The Mars Science Laboratory (MSL) mission to Mars, was launched by NASA's Jet Propulsion Laboratory (JPL) on 26 November 2011. It took eight months to land the Mars rover, a robot called Curiosity, in Mars' Gale Crater. Curiosity touched-down on 6 August at 06:32 BST.
The rover will spend the next two years on the red planet. The autonomous machine has been designed to behave like a human, analysing rock samples, looking for evidence that would prove Mars may have supported life in the past.
Curiosity is able to explore a greater range than any previous Mars rover, it will analyse samples of the planet's rocks and study the climate, while sending images and data back to Earth.
Missions like these often end in failure. "Even the most conservative estimates say that the failure rate of IT projects is more than 30% and it's probably higher," Michael Krigsman, CEO of tech consulting firm Asuret told the Wall Street Journal. However, it is clear that IT has been critical in the simulation, power, landing and data gathering of the project.

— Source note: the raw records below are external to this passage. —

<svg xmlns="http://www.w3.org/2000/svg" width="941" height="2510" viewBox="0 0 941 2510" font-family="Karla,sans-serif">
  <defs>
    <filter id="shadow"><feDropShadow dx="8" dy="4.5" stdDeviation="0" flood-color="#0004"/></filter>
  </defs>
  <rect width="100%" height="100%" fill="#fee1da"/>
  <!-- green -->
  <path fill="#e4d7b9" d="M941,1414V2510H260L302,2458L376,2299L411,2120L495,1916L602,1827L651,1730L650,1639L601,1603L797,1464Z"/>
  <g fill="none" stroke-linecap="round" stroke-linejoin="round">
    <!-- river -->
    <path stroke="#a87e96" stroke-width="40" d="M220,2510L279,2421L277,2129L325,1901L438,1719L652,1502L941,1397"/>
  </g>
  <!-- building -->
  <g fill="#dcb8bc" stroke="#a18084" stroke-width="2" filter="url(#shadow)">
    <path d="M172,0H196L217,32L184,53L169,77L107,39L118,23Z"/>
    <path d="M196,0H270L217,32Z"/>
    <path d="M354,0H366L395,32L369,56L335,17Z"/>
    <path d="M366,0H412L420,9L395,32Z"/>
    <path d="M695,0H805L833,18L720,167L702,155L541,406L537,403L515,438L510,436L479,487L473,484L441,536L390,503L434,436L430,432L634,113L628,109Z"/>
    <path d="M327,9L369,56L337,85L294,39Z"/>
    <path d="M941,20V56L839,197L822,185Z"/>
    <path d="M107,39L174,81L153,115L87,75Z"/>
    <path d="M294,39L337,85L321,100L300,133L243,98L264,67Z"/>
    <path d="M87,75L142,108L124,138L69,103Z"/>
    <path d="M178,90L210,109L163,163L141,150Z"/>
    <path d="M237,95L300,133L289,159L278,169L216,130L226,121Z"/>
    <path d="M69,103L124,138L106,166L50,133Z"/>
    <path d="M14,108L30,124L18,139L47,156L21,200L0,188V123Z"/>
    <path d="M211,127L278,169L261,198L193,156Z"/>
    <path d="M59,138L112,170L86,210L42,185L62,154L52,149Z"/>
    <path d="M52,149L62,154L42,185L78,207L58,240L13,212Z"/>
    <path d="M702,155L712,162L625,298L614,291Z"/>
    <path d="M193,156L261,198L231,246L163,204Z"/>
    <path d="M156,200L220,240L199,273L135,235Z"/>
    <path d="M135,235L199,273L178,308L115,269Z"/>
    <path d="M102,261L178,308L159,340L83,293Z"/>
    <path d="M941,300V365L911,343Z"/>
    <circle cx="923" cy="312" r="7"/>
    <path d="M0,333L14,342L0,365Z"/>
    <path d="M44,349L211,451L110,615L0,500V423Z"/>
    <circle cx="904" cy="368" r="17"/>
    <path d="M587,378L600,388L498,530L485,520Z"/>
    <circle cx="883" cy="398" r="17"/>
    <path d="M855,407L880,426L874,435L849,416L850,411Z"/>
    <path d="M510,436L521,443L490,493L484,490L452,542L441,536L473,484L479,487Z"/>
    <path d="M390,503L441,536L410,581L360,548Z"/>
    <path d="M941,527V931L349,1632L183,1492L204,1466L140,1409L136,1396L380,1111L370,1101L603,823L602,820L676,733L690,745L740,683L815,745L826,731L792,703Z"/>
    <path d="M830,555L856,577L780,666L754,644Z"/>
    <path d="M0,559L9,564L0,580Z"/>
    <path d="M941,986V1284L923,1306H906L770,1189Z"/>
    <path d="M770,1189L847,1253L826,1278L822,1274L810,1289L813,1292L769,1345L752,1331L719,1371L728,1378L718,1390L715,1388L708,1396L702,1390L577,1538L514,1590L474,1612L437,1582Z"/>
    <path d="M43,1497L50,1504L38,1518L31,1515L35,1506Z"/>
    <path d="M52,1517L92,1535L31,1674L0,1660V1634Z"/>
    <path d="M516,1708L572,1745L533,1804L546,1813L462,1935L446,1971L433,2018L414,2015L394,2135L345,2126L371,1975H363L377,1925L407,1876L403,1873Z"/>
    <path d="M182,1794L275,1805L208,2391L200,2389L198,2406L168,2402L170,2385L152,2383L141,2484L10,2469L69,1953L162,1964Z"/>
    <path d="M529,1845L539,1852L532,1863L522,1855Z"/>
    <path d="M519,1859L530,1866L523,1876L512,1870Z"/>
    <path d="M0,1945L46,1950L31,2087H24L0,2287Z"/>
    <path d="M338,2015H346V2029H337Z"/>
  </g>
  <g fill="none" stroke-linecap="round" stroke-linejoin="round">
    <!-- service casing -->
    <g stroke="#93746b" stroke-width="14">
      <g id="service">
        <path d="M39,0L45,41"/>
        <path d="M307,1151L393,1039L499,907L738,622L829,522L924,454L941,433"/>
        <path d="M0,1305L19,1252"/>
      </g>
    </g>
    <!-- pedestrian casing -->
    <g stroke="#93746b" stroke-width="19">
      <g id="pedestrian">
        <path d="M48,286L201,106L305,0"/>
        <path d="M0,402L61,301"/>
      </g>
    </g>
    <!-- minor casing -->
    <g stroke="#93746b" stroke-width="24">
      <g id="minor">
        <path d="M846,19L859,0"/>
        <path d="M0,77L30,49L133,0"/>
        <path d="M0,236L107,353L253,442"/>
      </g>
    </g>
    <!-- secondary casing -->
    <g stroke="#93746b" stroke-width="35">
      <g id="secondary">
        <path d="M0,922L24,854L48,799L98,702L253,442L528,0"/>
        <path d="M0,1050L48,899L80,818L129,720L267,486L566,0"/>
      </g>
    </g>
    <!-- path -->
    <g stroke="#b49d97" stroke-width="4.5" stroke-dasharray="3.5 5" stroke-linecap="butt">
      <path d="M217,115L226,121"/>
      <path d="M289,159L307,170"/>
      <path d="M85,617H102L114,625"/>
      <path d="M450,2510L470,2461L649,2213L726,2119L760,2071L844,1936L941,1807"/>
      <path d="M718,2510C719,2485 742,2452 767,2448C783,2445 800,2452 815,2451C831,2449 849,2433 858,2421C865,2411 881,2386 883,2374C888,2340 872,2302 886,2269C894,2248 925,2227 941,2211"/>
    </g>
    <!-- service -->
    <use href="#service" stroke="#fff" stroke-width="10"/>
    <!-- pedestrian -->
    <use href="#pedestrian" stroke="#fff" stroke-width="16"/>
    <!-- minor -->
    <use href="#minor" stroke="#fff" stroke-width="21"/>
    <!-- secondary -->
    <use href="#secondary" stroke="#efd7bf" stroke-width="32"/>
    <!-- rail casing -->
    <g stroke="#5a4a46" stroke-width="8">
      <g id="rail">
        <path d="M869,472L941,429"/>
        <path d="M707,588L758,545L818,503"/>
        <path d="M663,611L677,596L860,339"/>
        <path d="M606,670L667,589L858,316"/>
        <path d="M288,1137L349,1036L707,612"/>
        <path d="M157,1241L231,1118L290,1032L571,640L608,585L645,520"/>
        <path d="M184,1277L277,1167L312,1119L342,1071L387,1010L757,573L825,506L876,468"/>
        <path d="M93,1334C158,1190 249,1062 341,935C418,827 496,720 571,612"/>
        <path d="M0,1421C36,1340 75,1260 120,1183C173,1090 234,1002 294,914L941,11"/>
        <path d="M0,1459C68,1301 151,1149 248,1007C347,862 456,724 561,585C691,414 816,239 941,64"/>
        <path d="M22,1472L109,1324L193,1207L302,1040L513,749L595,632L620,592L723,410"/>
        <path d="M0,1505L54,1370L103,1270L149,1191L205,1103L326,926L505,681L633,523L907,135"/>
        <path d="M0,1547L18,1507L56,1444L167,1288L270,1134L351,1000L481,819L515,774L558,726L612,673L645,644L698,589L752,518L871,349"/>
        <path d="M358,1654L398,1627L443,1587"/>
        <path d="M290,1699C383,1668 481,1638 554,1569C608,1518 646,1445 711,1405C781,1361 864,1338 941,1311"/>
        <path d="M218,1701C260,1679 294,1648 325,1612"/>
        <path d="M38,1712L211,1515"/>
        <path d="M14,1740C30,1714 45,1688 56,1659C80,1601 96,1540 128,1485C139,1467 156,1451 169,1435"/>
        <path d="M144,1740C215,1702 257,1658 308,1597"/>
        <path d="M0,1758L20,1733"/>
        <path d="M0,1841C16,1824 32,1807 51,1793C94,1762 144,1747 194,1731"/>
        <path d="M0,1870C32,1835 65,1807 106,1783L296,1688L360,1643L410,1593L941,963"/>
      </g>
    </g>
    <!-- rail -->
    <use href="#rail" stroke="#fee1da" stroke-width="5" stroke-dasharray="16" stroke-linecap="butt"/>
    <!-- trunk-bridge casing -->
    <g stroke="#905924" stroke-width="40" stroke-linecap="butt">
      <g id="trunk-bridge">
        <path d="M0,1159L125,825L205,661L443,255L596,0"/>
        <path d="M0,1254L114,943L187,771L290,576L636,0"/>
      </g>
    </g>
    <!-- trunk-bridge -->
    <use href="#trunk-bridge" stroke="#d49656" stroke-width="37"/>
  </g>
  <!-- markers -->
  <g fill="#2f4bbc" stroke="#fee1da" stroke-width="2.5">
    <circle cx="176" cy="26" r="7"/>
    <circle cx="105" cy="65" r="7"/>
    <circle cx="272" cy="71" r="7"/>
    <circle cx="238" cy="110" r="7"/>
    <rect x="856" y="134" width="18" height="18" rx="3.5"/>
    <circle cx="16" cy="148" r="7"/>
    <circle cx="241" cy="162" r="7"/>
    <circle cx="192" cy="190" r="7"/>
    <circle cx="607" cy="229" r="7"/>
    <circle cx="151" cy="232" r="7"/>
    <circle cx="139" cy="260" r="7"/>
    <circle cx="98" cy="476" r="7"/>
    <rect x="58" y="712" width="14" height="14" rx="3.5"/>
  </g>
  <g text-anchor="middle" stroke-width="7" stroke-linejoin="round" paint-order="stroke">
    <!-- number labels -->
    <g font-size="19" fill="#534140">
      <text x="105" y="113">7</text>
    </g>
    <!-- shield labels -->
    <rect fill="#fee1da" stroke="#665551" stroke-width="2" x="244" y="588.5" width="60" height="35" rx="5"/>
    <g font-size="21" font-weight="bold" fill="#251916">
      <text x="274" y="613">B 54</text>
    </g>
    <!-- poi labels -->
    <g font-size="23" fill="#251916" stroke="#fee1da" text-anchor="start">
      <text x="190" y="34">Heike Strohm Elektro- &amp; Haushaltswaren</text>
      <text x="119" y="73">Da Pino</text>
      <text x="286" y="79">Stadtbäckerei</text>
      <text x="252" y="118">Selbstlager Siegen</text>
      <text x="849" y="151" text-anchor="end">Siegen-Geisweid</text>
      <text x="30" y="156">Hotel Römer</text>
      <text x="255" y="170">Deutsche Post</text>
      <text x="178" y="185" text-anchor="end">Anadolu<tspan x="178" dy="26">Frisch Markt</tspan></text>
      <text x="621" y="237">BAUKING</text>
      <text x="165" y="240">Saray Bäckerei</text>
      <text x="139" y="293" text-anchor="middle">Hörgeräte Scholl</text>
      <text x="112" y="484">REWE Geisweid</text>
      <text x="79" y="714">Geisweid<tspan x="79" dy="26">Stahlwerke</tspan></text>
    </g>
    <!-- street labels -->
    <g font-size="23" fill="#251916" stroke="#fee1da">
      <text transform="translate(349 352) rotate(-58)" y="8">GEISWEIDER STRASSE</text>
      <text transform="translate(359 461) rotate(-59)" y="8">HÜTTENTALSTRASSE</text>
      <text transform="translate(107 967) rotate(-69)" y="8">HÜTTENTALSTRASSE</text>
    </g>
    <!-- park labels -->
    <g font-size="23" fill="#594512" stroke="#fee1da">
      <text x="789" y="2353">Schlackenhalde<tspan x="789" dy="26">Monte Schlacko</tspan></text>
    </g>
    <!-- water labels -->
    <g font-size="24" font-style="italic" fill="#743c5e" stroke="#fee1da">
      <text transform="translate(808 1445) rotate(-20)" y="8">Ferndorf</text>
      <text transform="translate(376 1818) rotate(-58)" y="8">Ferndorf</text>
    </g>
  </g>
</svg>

Simulating the Mars mission
NASA's Jet Propulsion Laboratory (JPL) partnered with Siemens to use technology which could withstand the enormous challenges such as shock, vibrations and temperatures, along with capturing solar energy and sending signals back to earth. With Siemen's expertise, JPL was able to digitally design, simulate and assemble the Rover before any physical prototypes were built.
Computational curiosity
Curiosity is powered by three BAE Systems RAD750 processors. These control instrumentation like an X-ray spectrometer, a laser-induced breakdown spectroscopy system, organic sample analysis systems, and radiation and neutrino detection systems.
For the past 17 years BAE Systems has delivered over than 600 radiation-hardened computers that are able operate in the harsh space environment. These include over 200 satellites, included in each of the NASA rovers over the past 15 years.
Landing system
Jet Propulsion Laboratory's (JPL) used a dual Dell HPC cluster, named Galaxy and Nebula, to ensure that the landing on Mars was successfully completed. This data was needed to prepare the rover for entering the planet's atmosphere and landing safely. The final landing sequence parameters developed by the mission team, was tested and validated using the Dell HPC clusters. These parameters were uploaded last week to Curiosity.

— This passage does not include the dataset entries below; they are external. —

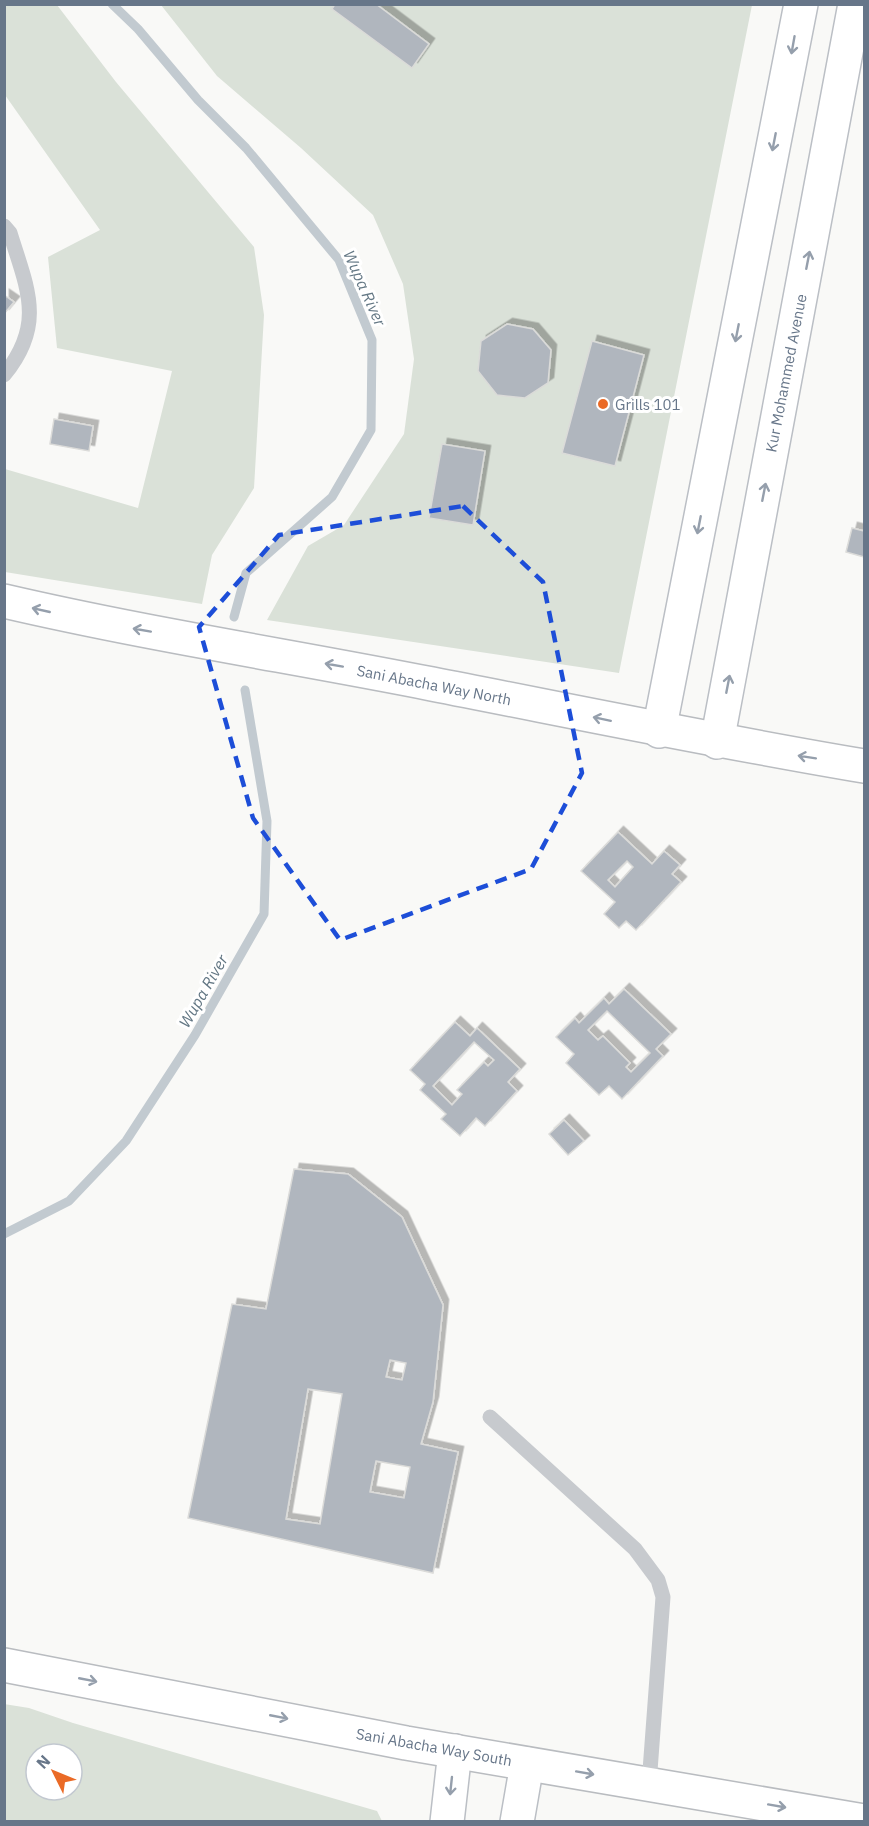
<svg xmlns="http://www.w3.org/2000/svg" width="869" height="1826" viewBox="0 0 869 1826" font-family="'IBM Plex Sans',sans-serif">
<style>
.green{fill:#dae1d8;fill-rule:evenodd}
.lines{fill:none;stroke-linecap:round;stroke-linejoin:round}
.stream{stroke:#c2cad0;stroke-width:9}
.building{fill:#b0b6be;stroke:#dbdbd9;stroke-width:1.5;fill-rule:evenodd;filter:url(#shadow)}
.secondary-casing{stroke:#bbbfc5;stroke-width:36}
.highway-casing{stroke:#b9bcc0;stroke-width:36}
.lane{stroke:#c7cace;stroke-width:15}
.secondary{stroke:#fff;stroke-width:33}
.highway{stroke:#fff;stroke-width:33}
.oneway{stroke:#959fac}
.marked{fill:none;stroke:#1d4ed8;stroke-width:4.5;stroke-dasharray:12 8;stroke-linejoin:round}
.poi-dot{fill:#ea6a26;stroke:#fff;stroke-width:2}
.labels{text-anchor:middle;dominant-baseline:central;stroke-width:6;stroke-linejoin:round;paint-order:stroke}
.street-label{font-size:15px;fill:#677689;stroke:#fff}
.poi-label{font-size:15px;fill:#677689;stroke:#fff;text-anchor:start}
.water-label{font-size:16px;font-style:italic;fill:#637784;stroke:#fff}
</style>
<defs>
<filter id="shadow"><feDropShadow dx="5.5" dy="-5.5" stdDeviation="0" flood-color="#0004"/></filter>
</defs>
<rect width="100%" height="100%" fill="#f9f9f7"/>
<!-- green -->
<path class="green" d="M5,4L57,5L116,82L254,247L264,315L254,488L212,555L202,604L5,572V469L138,508L172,371L57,348L48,257L100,230L5,95Z
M161,5H752L619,673L267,620L308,546L344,525L404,434L414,359L403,284L373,215L301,148L217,76Z
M4,1704L29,1708L73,1723L377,1811L382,1821H5ZM36,1754H72V1790H36Z"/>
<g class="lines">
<!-- stream -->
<path class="stream" d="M112,4L138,29L198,100L246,148L339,260L372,340L371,430L332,497L246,573L234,617
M4,1234L69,1201L126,1141L195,1035L264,914L267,821L245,690"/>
</g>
<!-- building -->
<path class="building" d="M335,4H376L429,44L412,68L332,9Z
M4,295L14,302L4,314Z
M507,324L533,329L551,350L548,383L525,398L497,395L478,371L481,341Z
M592,341L644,355L615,466L562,453Z
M54,419L93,426L89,451L50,444Z
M442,444L485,451L473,525L429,518Z
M852,528L864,531V557L846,552Z
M618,832L652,864L664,851L680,865L672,874L681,882L636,930L626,921L619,928L604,914L615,902L581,871ZM627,861L633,867L615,887L608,880Z
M624,989L671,1034L656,1049L663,1056L622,1099L609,1086L599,1095L566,1063L574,1054L556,1037L575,1018L579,1023L604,998L609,1004ZM607,1011L650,1053L631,1072L626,1067L630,1063L603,1036L598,1040L588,1030Z
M455,1022L470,1036L477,1028L520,1069L508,1082L517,1091L485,1126L476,1118L460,1136L441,1119L446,1114L420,1090L425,1084L410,1070ZM474,1042L494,1060L488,1066L484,1062L457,1090L462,1094L452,1105L433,1086Z
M564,1120L584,1141L568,1155L549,1134Z
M294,1169L348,1174L402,1217L443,1305L433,1402L421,1444L458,1452L433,1573L188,1518L232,1304L266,1309ZM390,1360L406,1363L402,1380L386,1377ZM308,1389L342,1394L320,1524L286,1519ZM376,1461L410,1467L404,1498L370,1492Z"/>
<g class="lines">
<defs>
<path id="secondary" d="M659,731L801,4
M717,742L855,4
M447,1822L455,1751
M517,1822L527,1764"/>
<path id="highway" d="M4,601C146,634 290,656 432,684C576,712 720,742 864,766
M4,1665L406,1743L864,1821"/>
</defs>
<!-- secondary casing -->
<use href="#secondary" class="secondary-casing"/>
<!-- highway casing -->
<use href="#highway" class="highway-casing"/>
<!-- lane -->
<path class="lane" d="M4,226L10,233C27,288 46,324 4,375
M490,1417L635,1549L658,1580L663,1597L649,1784"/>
<!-- secondary -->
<use href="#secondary" class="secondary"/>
<!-- highway -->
<use href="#highway" class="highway"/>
</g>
<!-- one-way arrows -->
<defs><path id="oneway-shaft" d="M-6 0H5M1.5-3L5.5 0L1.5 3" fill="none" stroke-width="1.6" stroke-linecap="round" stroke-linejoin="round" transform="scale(1.5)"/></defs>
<g class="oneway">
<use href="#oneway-shaft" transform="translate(793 45) rotate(100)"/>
<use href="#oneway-shaft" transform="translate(774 142) rotate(101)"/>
<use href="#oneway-shaft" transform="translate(808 260) rotate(-79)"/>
<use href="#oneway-shaft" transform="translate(737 333) rotate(101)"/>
<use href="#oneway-shaft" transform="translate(764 492) rotate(-79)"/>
<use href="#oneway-shaft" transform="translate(699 525) rotate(101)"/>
<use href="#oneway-shaft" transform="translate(41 610) rotate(-167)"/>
<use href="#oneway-shaft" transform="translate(142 630) rotate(-170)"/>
<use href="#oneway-shaft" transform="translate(334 665) rotate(-170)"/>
<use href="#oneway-shaft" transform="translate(728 684) rotate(-79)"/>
<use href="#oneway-shaft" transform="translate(602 719) rotate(-168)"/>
<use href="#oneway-shaft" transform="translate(807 757) rotate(-171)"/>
<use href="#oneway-shaft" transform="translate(88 1680) rotate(11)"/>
<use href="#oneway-shaft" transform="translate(279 1717) rotate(11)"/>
<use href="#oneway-shaft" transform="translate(585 1773) rotate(10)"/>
<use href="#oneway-shaft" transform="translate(451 1786) rotate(96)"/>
<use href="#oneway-shaft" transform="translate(777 1806) rotate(10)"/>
</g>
<!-- marked area -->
<path class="marked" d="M463,506L543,582L582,773L531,869L340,940L253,818L199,627L279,535Z"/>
<!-- markers -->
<circle class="poi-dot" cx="603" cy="404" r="6"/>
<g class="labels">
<!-- street labels -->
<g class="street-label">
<text transform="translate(786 373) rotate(-79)">Kur Mohammed Avenue</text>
<text transform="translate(434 685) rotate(11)">Sani Abacha Way North</text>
<text transform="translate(434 1747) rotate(10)">Sani Abacha Way South</text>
</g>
<!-- poi labels -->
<g class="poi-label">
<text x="615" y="404">Grills 101</text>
</g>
<!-- water labels -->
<g class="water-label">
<text transform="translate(365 288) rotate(66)">Wupa River</text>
<text transform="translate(203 991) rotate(-60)">Wupa River</text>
</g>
</g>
<!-- border -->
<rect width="869" height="1826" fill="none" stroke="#677689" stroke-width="12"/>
<!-- north arrow -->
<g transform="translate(54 1772) rotate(313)"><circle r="28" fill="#ffffff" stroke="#c2c8d0" stroke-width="1.5"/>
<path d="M0-4.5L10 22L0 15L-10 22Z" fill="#ea6a26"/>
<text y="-9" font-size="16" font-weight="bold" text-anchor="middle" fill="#677689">N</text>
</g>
</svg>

During Curiosity's seven-minute approach to the Martian surface, a communications device monitored its performance and fed this information to NASA.
Mars Express Lander Communications (MELACOM) is a UHF transceiver on the European Space Agency's Mars Express spacecraft, currently in orbit around Mars.
Designed by the British technology firm Qinetiq, the transceiver sends commands to Curiosity and aids in relaying data and pictures back to Earth.
Additionally, JPL is using Amazon Web Services to stream images and video associated with the Mars Science Laboratory mission. The cloud computing service enables JPL to provision capacity rapidly.
JPL will also continue to use Amazon Web Services to automate the analysis of images from Mars, maximizing the time that scientists have to identify potential hazards or areas of particular scientific interest.